In my ongoing quest to get .po files sensibly under git version control, I have written this script for use in diff and filter-clean:
msgcat --no-location --no-wrap --sort-output - | msgattrib --no-obsolete - | grep -Ev '^"POT-Creation-Date|^"PO-Revision-Date|^"Last-Translator|^"X-Generator'
Each of the steps accomplishes one crucial function:
- Refactors and unrelated code changes make source location and entry order change incessantly. This msgcat invocation normalises those, so the commit-tet files do not have these changes.
- Obsolete entries double the size of change sets whenever a msgid changes. We have version control -> this msgattrib invocation removes them.

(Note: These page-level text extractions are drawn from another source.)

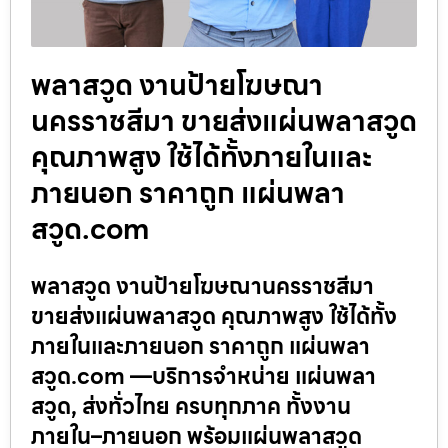
พลาสวูด งานป้ายโฆษณา
นครราชสีมา ขายส่งแผ่นพลาสวูด
คุณภาพสูง ใช้ได้ทั้งภายในและ
ภายนอก ราคาถูก แผ่นพลา
สวูด.com
พลาสวูด งานป้ายโฆษณานครราชสีมา
ขายส่งแผ่นพลาสวูด คุณภาพสูง ใช้ได้ทั้ง
ภายในและภายนอก ราคาถูก แผ่นพลา
สวูด.com —บริการจำหน่าย แผ่นพลา
สวูด, ส่งทั่วไทย ครบทุกภาค ทั้งงาน
ภายใน–ภายนอก พร้อมแผ่นพลาสวูด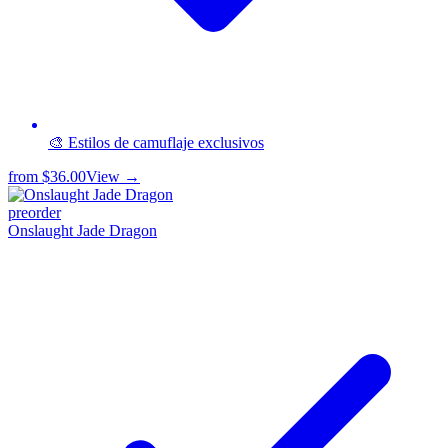
🎨 Estilos de camuflaje exclusivos
from
$36.00
View →
preorder
Onslaught Jade Dragon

- These fields in the metadata entry of a .po file change every time someone edits it with a dedicated tool – we have version control -> this grep invocation removes them.
Now another hurdle came up. Notice that --no-wrap
in the front? It does not work.
Furthermore, the wrapping is not stable: Every odd commit, someone gets a word flipped between lines without human changes.

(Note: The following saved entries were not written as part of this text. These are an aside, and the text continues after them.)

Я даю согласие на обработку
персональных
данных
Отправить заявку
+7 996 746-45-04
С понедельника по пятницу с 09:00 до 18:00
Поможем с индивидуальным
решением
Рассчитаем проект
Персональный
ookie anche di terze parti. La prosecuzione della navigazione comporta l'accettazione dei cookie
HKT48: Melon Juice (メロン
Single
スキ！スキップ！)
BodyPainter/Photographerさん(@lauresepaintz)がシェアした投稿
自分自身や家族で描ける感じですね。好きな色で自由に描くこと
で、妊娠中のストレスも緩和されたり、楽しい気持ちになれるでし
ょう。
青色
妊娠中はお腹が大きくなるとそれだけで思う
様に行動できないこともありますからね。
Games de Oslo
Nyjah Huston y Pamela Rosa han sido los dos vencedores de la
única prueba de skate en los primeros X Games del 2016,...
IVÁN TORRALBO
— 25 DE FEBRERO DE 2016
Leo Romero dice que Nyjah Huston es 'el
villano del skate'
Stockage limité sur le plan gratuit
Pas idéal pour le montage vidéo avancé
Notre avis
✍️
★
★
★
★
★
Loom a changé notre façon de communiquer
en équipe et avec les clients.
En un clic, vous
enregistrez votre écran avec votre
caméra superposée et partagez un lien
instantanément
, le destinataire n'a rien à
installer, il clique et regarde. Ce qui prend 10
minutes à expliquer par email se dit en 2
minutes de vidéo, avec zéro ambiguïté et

Way furthermore, related tool Poedit also has a “Wrap at” setting, disabling which also does not work. (Because it delegates to the gettext tools, no surprise there. But it means there is no way for me to normalise the files ‘just this once’ and be done with it. – Hence I use a git filter in the first place.)
Very well, I figured, and tested this invocation to remove them: sed -z -e 's/"n"//'
.
It is to concatenate any wrapped lines in ‘msgid’ and ‘msgstr’, such that the tools may wrap them however they please, every day another way, for all I care.
- It works stand-alone:
sed -z -e 's/"n"//' test.po
prints the expected output. - It works when piped into from cat:
cat test.po | sed -z -e 's/"n"//'
prints the expected output. - When added to the existing script, however, the sed step has no effect.

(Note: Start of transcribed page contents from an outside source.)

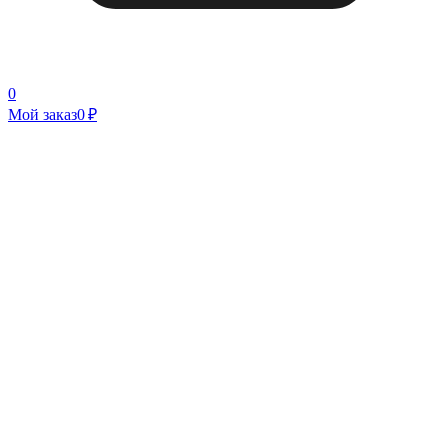
0
Мой заказ
0 ₽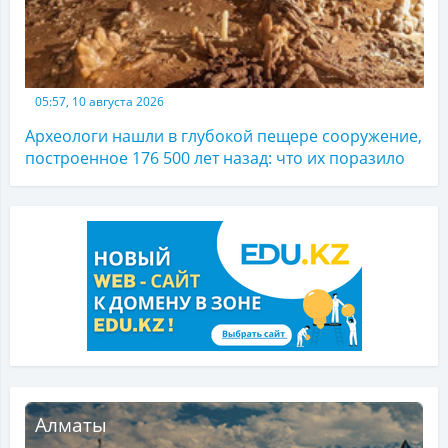
05:57, 10 августа 2026
Археологи нашли в глубокой пещере сооружение,
построенное 176 500 лет назад: что их поразило
Алматы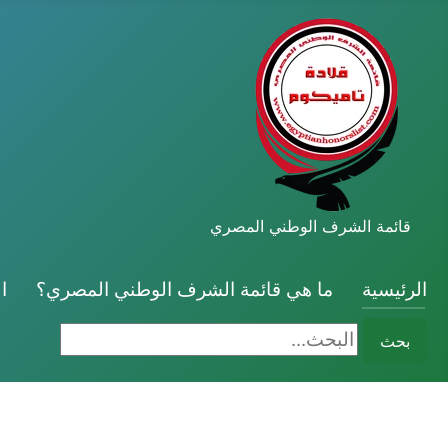
قائمة الشرف الوطني المصري
الرئيسية
ما هي قائمة الشرف الوطني المصري؟
ا
البحث...
بحث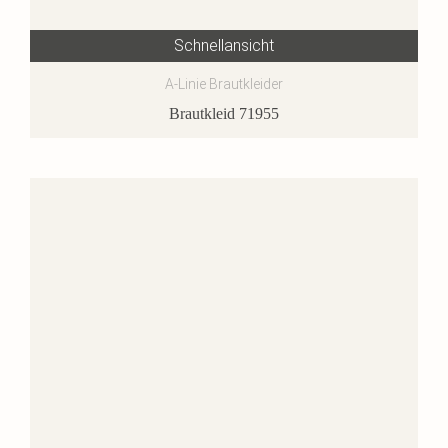
Schnellansicht
A-Linie Brautkleider
Brautkleid 71955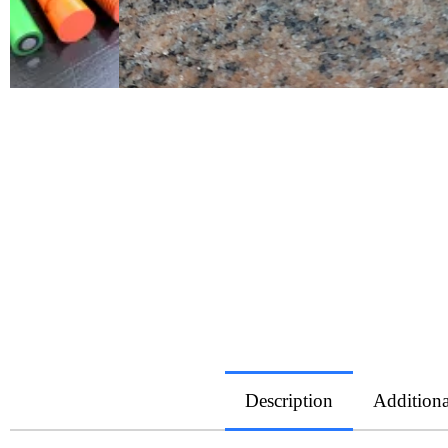
Description
Additiona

It would seem that it receives the input line-by-line. I tried putting it in front of grep for no improvement, and I cannot move it in front of the other two, as msgcat and msgattrib have their “I like my wrappings random” issue that sparked the whole ordeal to begin with.
Can I stream the output of grep, or more generally the output of a line-based pipe, so my stream editor can do its thing?
(Note: There are a lot of answers on this site that go “sed cannot do this” – but sed is specifically designed to not care about line breaks, so that sounds like misinformation. From the man page:
Sed is a stream editor. A stream editor is used to perform basic text transformations on an input stream (a file or input from a pipeline). […] sed works by making only one pass over the input(s)[.]
emphasis mine
The problem is quite clearly, that there is more than one input, the very string I want to replace, split between them.)